Jimmy Vesey and the NCAA wall

jimmy vesey

Photo: Brad Penner-USA Today

As the prized offseason signing for the Rangers, Jimmy Vesey burst onto the scene in his first month of NHL action. The highly touted rookie put up a line of 6-3-9 in his first ten NHL games, as the Rangers blew teams away to start the season. But as the Rangers dealt with injuries and the scoring regressed to a more realistic pace, Vesey’s scoring has disappeared. In his past 38 games, Vesey has scored just five goals and five assists, a far cry from the near point-per-game pace.

The dip in scoring was to be expected. It’s rare you get rookies that can score at a point per game, and those kids are usually taken in the top-five picks. Vesey was a third rounder and not an elite talent like McDavid or Matthews. Beyond the expected drop off, this is also the most hockey Vesey has ever played. He has played 48 games thus far, and the last time he even touched 40 games was in 2011-2012.

The drop in Vesey’s offense can be attributed to many things. Injuries, scouting reports, fatigue, schedule, and the NCAA wall all have an impact on his recent scoring drought. However the one item that should be focused on is Vesey’s hesitance to shoot. In those first ten games, Vesey took 18 shots (1.8 SH/Game). In the next 38 games, Vesey has taken just 49 shots (1.2 SH/Game). That may not seem like a small drop off, but it amounts to 50 fewer shots over the course of a full season.

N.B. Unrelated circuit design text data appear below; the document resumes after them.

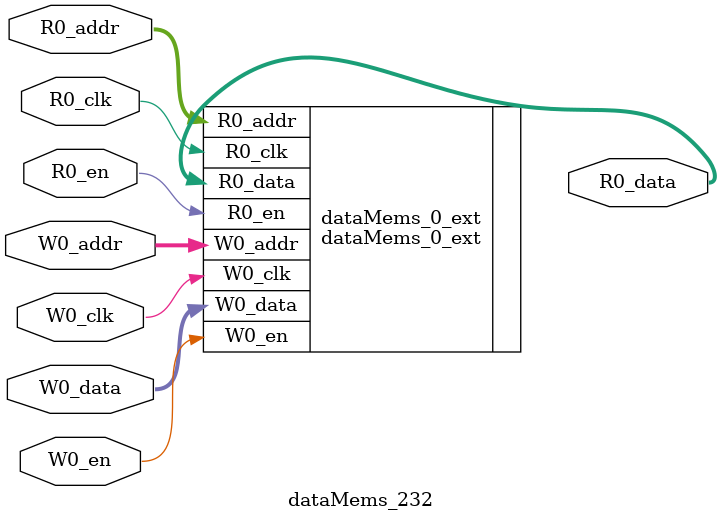
<source format=sv>
`ifndef RANDOMIZE
  `ifdef RANDOMIZE_REG_INIT
    `define RANDOMIZE
  `endif // RANDOMIZE_REG_INIT
`endif // not def RANDOMIZE
`ifndef RANDOMIZE
  `ifdef RANDOMIZE_MEM_INIT
    `define RANDOMIZE
  `endif // RANDOMIZE_MEM_INIT
`endif // not def RANDOMIZE

`ifndef RANDOM
  `define RANDOM $random
`endif // not def RANDOM

// Users can define 'PRINTF_COND' to add an extra gate to prints.
`ifndef PRINTF_COND_
  `ifdef PRINTF_COND
    `define PRINTF_COND_ (`PRINTF_COND)
  `else  // PRINTF_COND
    `define PRINTF_COND_ 1
  `endif // PRINTF_COND
`endif // not def PRINTF_COND_

// Users can define 'ASSERT_VERBOSE_COND' to add an extra gate to assert error printing.
`ifndef ASSERT_VERBOSE_COND_
  `ifdef ASSERT_VERBOSE_COND
    `define ASSERT_VERBOSE_COND_ (`ASSERT_VERBOSE_COND)
  `else  // ASSERT_VERBOSE_COND
    `define ASSERT_VERBOSE_COND_ 1
  `endif // ASSERT_VERBOSE_COND
`endif // not def ASSERT_VERBOSE_COND_

// Users can define 'STOP_COND' to add an extra gate to stop conditions.
`ifndef STOP_COND_
  `ifdef STOP_COND
    `define STOP_COND_ (`STOP_COND)
  `else  // STOP_COND
    `define STOP_COND_ 1
  `endif // STOP_COND
`endif // not def STOP_COND_

// Users can define INIT_RANDOM as general code that gets injected into the
// initializer block for modules with registers.
`ifndef INIT_RANDOM
  `define INIT_RANDOM
`endif // not def INIT_RANDOM

// If using random initialization, you can also define RANDOMIZE_DELAY to
// customize the delay used, otherwise 0.002 is used.
`ifndef RANDOMIZE_DELAY
  `define RANDOMIZE_DELAY 0.002
`endif // not def RANDOMIZE_DELAY

// Define INIT_RANDOM_PROLOG_ for use in our modules below.
`ifndef INIT_RANDOM_PROLOG_
  `ifdef RANDOMIZE
    `ifdef VERILATOR
      `define INIT_RANDOM_PROLOG_ `INIT_RANDOM
    `else  // VERILATOR
      `define INIT_RANDOM_PROLOG_ `INIT_RANDOM #`RANDOMIZE_DELAY begin end
    `endif // VERILATOR
  `else  // RANDOMIZE
    `define INIT_RANDOM_PROLOG_
  `endif // RANDOMIZE
`endif // not def INIT_RANDOM_PROLOG_

// Include register initializers in init blocks unless synthesis is set
`ifndef SYNTHESIS
  `ifndef ENABLE_INITIAL_REG_
    `define ENABLE_INITIAL_REG_
  `endif // not def ENABLE_INITIAL_REG_
`endif // not def SYNTHESIS

// Include rmemory initializers in init blocks unless synthesis is set
`ifndef SYNTHESIS
  `ifndef ENABLE_INITIAL_MEM_
    `define ENABLE_INITIAL_MEM_
  `endif // not def ENABLE_INITIAL_MEM_
`endif // not def SYNTHESIS

module dataMems_232(	// @[generators/ara/src/main/scala/UnsafeAXI4ToTL.scala:365:62]
  input  [4:0]   R0_addr,
  input          R0_en,
  input          R0_clk,
  output [130:0] R0_data,
  input  [4:0]   W0_addr,
  input          W0_en,
  input          W0_clk,
  input  [130:0] W0_data
);

  dataMems_0_ext dataMems_0_ext (	// @[generators/ara/src/main/scala/UnsafeAXI4ToTL.scala:365:62]
    .R0_addr (R0_addr),
    .R0_en   (R0_en),
    .R0_clk  (R0_clk),
    .R0_data (R0_data),
    .W0_addr (W0_addr),
    .W0_en   (W0_en),
    .W0_clk  (W0_clk),
    .W0_data (W0_data)
  );
endmodule


</source>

If a player isn’t scoring, you expect him to be doing things away from the puck that still contribute to the success of the team. Vesey, despite the lack of recent offense, is doing just that. Despite third line ice time, he’s still scoring at a top line pace per 60 minutes of ice time. Some of that may be skewed from early season success and small sample size, but it’s still worth noting.

But let’s focus on the shots conceded portion in the middle-right of the HERO chart. When Vesey is on the ice, the Rangers concede fewer shots, and Vesey has been contributing in like a top-six winger in that regard. He hasn’t been generating much offensively, but he’s been decent/solid on defense, which helps him contribute to the success of the team.

It’s not all sunshine and daisies for Vesey though, as he was brought in to provide some secondary scoring and he’s barely contributing at an NHL level in generating offensive opportunities. That is in line with what was mentioned above, that Vesey isn’t shooting, and it’s taking away from the offensive success of the team while he’s on the ice.

Rookies go through these slumps. He came in with a lot of hype, that Chris tried to calm. Chris actually called it in his post, stating that come January, he could be running on empty. That’s what happens with NCAA rookies. They hit a wall of fatigue, as they take a little while to adjust to the rigors of an 82 game schedule, almost double what they are used to. But have no fear, Vesey will rebound as he gets used to the schedule. This is all part of the plan.